Pédopsychiatre réputé, Carter Nix a un comportement étrange et obsessionnel vis-à-vis de sa fille Amy. Après avoir abandonné sa carrière pour se consacrer à son éducation, Carter a des attitudes qui inquiètent de plus en plus sa femme Jenny. Lorsqu’elle trompe son mari, Jenny le voit se transformer et découvre une personnalité meurtrière qu’elle n’aurait jamais pu soupçonner.
Film maudit de Brian De Palma auquel on a souvent reproché son montage hasardeux, L’esprit de Caïn est un thriller dans lequel le cinéaste installe une tension permanente et offre comme à son habitude de géniales idées de mise en scène qui servent un récit décousu mais passionnant.
Dès l’ouverture, le cinéaste ne laisse que peu de doutes sur l’éventuelle pathologie de Nix qui l’amènera à commettre des meurtres sordides. Le spectateur découvre rapidement Caïn, l’autre personnalité du pédopsychiatre bien plus désinhibée et prédisposée au sale boulot qui permet à John Lithgow de livrer une prestation volontairement grotesque et réjouissante. Dans le cadre étouffant que représente la voiture de Nix, la première scène révèle la folie du pédopsychiatre et son obsession envers sa fille et les enfants.
Maître du thriller psychologique, Brian De Palma donne dans cette introduction quelques clés sur son personnage principal. Cela n’enlève rien au suspense de l’intrigue puisque la narration bascule ensuite vers un autre personnage. S’il le fait de façon moins virtuose que dans Pulsions, le réalisateur captive tout autant lorsqu’il nous présente Jenny, la femme de Carter qui voit un amour du passé ressurgir tout en étant de plus en plus consciente des dérives de son mari quant à l’éducation de leur fille.
Dans ce deuxième acte où Carter est vu d’un regard extérieur, le personnage apparaît tour à tour pathétique puis menaçant, notamment lors d’un cauchemar magistralement mis en scène en trois temps durant lequel De Palma biaise la frontière entre le rêve et la réalité.
Le spectateur se perd dans des ellipses mais se rattrape grâce aux indices donnés puis aux révélations faites sur la maladie de Carter qui font une nouvelle fois basculer le film. Avant Shyamalan, De Palma explorait le trouble dissociatif de l’identité, ce qui donne lieu à des séquences inattendues où le chasseur devient la proie avant de laisser Caïn reprendre le contrôle des événements.

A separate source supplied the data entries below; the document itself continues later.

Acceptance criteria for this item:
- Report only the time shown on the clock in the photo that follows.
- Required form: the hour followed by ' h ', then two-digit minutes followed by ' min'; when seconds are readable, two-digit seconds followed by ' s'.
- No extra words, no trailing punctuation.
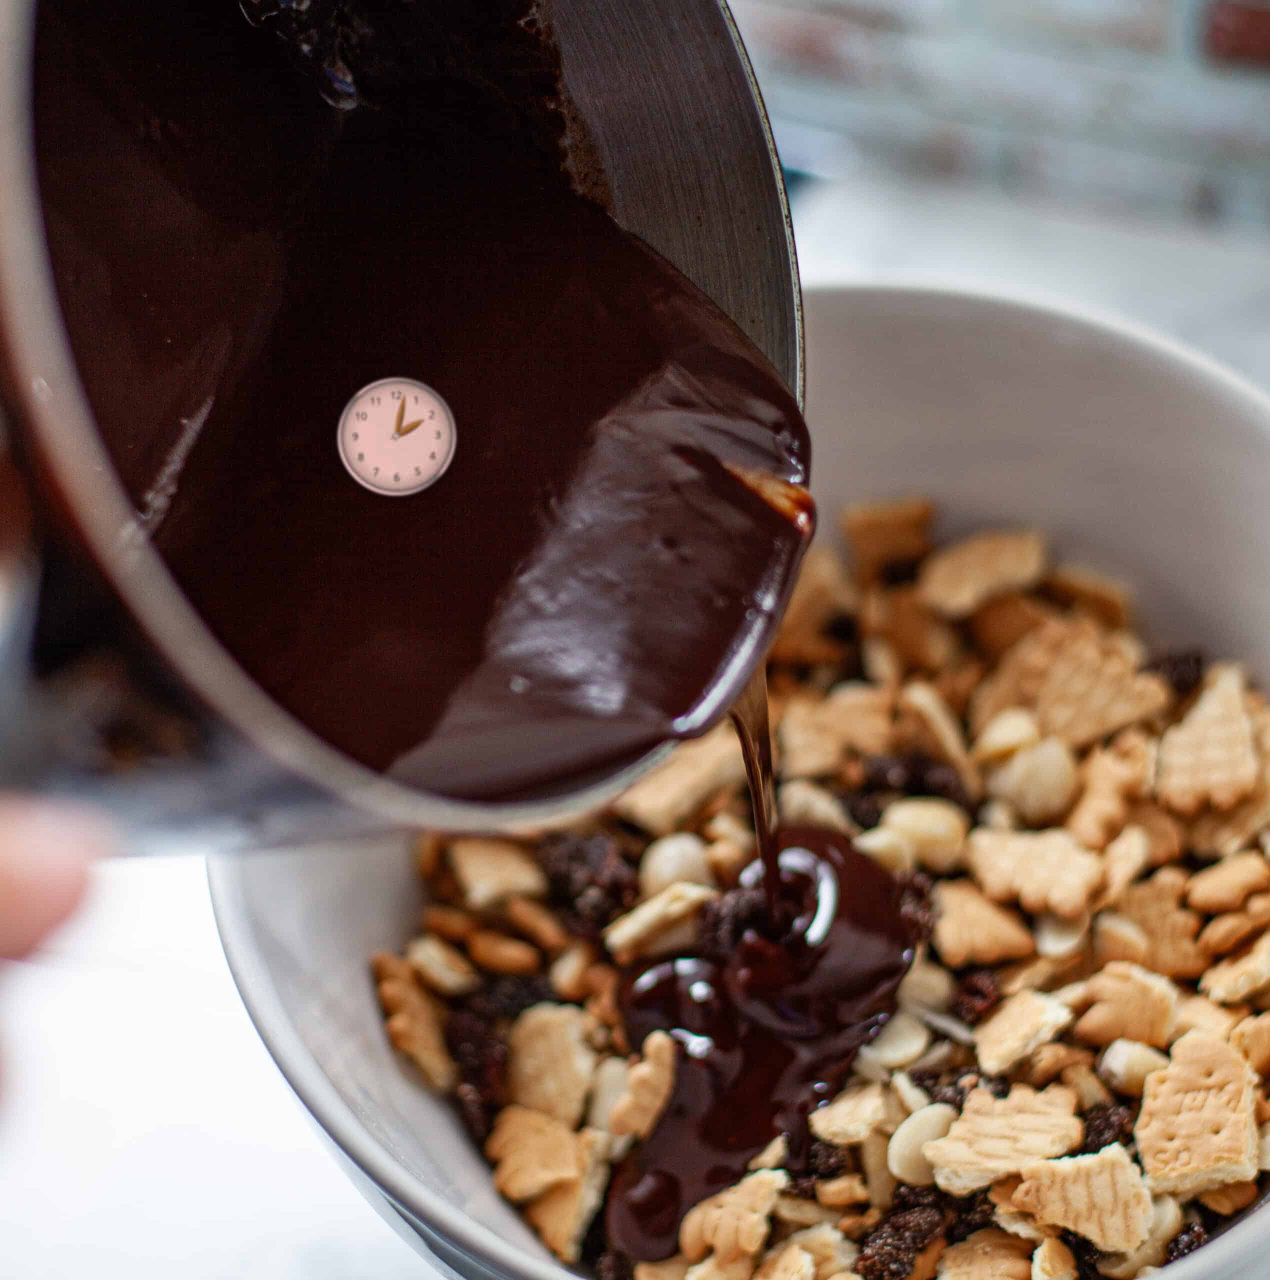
2 h 02 min
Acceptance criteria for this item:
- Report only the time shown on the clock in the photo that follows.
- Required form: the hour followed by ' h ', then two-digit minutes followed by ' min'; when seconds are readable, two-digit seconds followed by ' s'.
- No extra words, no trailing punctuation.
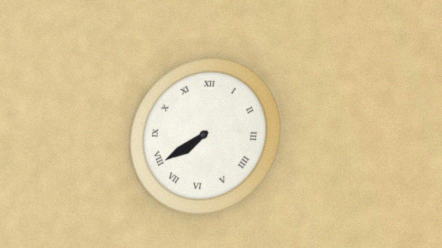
7 h 39 min
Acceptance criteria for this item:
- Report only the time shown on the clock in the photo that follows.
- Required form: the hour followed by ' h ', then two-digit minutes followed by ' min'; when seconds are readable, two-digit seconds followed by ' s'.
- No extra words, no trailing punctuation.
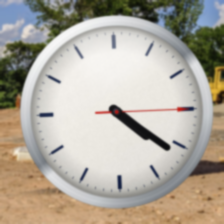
4 h 21 min 15 s
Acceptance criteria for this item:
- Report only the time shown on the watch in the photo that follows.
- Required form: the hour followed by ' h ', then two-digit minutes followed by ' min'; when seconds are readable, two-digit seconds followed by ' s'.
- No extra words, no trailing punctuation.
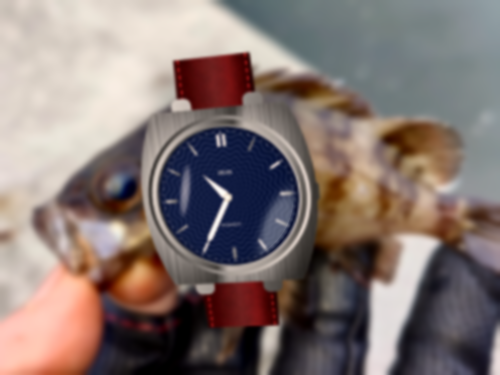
10 h 35 min
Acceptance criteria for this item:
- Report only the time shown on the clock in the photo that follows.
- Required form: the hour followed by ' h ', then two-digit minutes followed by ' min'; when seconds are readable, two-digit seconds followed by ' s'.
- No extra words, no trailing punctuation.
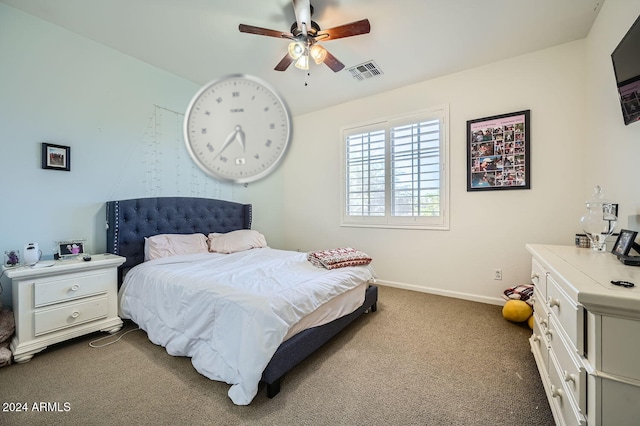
5 h 37 min
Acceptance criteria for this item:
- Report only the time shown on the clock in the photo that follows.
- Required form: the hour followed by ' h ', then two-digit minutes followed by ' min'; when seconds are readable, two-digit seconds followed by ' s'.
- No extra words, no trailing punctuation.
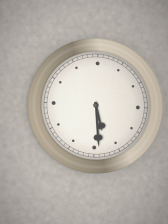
5 h 29 min
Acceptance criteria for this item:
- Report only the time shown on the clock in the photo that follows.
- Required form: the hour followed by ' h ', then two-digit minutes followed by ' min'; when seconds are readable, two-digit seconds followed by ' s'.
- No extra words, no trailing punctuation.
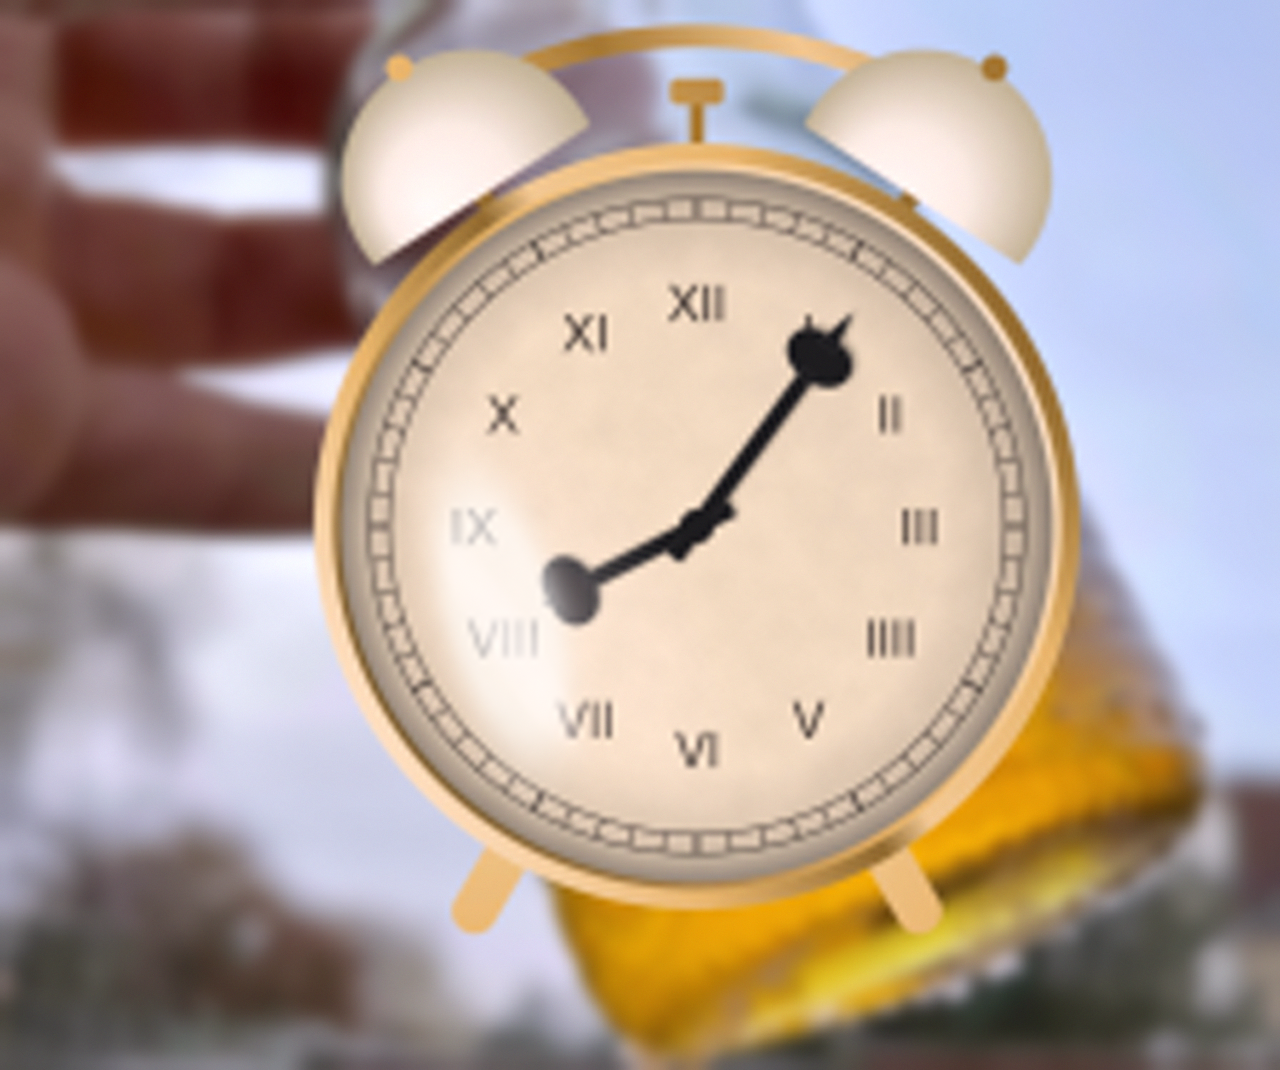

Les signes révélés tout au long de l’œuvre prennent alors tout leur sens et si le montage met de côté Jenny dans la première partie puis Carter dans la deuxième, le spectateur a néanmoins saisi tous les enjeux et la nature des protagonistes avant l’ultime chapitre qui clôt habilement un récit dans lequel on aime se perdre.
L’esprit de Caïn laisse un souvenir trouble et si l’on a du mal à situer certaines séquences, l’ambiance tantôt oppressante, tantôt romantique mise en avant par la musique lancinante de Pino Dinaggio est profondément marquante. Si De Palma semble se montrer plus optimiste que dans certains de ses films lors du dénouement, le plan final relève toute la noirceur, l’ironie et l’étrangeté fascinante de ce thriller sous-estimé duquel ressortent des séquences aussi mémorables que celles de ses chefs d’œuvre établis.